I found his answer intriguing and one worth marinating on for NBA general managers constantly seeking intangibles. 

"When the season is over he continues to focus on gaining weight. Somebody gives him a chance, somebody that needs someone to do all the dirty work and be the junkyard dog -- Jerome Williams, Ben Wallace or (Kenneth) Faried or one of those guys. Help him gain 15 more pounds, turn him loose. Cause he will help you. He'll help you. 

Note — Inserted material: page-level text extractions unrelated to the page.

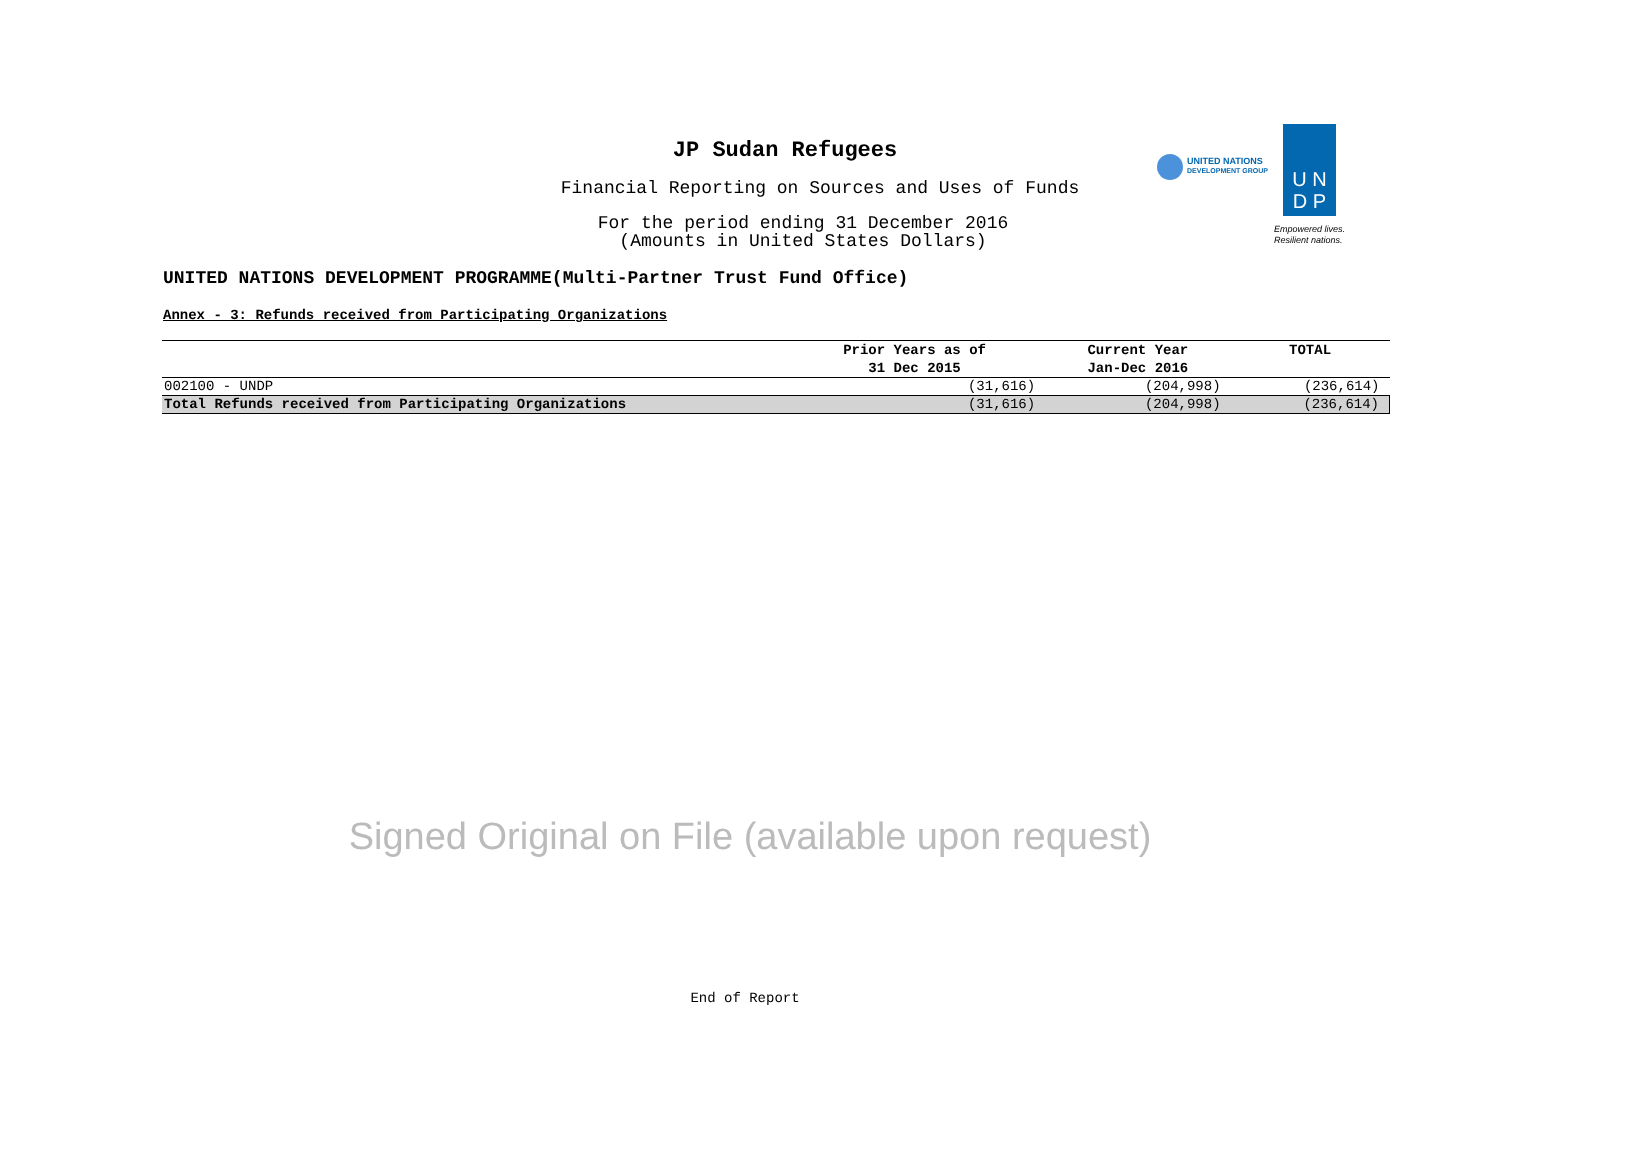JP Sudan Refugees
Financial Reporting on Sources and Uses of Funds
For the period ending 31 December 2016
(Amounts in United States Dollars)
UNITED NATIONS DEVELOPMENT PROGRAMME(Multi-Partner Trust Fund Office)
UNITED NATIONS
DEVELOPMENT GROUP
U N
D P
Empowered lives.
Resilient nations.
Annex - 3: Refunds received from Participating Organizations
| | Prior Years as of | Current Year | TOTAL |
| --- | --- | --- | --- |
| | 31 Dec 2015 | Jan-Dec 2016 | |
| 002100 - UNDP | (31,616) | (204,998) | (236,614) |
| Total Refunds received from Participating Organizations | (31,616) | (204,998) | (236,614) |
Signed Original on File (available upon request)
End of Report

"And he'll do whatever the coach asks him to do. He could care less about ever getting the ball. That will help make him valuable because everybody in the pros doesn't have that. Lot of guys want the ball in the pros. He understands. Pay me, I'll never take a shot." 

For the record, career averages for those guys mentioned: 

Jerome Williams: 6.6 points, 6.4 rebounds, 1.1 steals, 0.8 assists. He made $51 million. 
Ben Wallace: 5.6 points, 9.6 rebounds, 2.0 blocks. He made $87.8 million in 16 seasons
Kenneth Faried: 10.8 points, 8.4 rebounds, 1.0 blocks. In Year 3 in the league he's about to hit a jackpot soon. 

Flash isn't always necessary to make NBA scouts take notice. Justin Jackson is undersized for an NBA power forward, but Jason Maxiell was undersized as well. He's 6-foot-7 and played center during most of his NBA career. He's currently with the Orlando Magic and popped into UC's locker room prior to their win against South Florida. 

Players were amazed at how short he was for a player of his NBA credentials. Need reason to believe? There's another one. He's made $27.2 million and has $5 million more on the way over the next two seasons. 

Will Jackson be those guys or anything close? Who knows? Maybe. Maybe not. What we've learned in his rise this season is he's got a chance. 

What team couldn't use a player who contributes in the manner Jackson does? He affects every aspect of the game and provides energy for days. How many guys do you see like that in the NBA?

"You got to be great at what you can do," Cronin said. "He's embraced it and you see what's happened."